-- Opening Marker --
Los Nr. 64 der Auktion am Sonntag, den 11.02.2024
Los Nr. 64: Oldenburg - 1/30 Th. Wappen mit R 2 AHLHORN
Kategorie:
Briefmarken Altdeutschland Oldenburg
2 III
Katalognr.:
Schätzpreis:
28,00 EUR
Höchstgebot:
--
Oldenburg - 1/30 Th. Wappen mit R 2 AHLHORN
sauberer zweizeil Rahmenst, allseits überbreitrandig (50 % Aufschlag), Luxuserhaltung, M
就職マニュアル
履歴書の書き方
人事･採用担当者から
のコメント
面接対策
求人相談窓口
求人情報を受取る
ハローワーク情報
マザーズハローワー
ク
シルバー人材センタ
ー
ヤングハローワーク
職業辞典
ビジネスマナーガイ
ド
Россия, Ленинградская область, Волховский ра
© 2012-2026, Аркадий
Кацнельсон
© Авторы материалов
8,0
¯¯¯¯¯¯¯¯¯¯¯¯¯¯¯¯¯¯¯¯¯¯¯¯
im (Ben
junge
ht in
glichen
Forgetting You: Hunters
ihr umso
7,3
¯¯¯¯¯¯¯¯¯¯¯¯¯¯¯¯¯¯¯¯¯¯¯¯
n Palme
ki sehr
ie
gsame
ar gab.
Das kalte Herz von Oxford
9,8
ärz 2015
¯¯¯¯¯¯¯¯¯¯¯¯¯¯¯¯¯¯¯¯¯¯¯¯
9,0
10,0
-- Closing Marker --
-- Opening Marker --
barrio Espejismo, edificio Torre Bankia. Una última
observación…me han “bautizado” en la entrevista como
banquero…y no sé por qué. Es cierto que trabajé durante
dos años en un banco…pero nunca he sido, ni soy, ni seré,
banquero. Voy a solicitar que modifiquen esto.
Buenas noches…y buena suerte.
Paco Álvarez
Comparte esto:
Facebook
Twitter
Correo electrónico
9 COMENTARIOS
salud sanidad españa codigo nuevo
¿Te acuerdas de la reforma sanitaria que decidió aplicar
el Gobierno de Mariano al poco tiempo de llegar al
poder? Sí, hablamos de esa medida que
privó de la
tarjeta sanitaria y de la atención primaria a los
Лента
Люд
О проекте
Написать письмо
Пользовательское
-- Closing Marker --
■ Exercise details ■
Find the word "AHLHORN" in the material, then list each line that holds it.

■ Written response ■
Los Nr. 64: Oldenburg - 1/30 Th. Wappen mit R 2 AHLHORN
Oldenburg - 1/30 Th. Wappen mit R 2 AHLHORN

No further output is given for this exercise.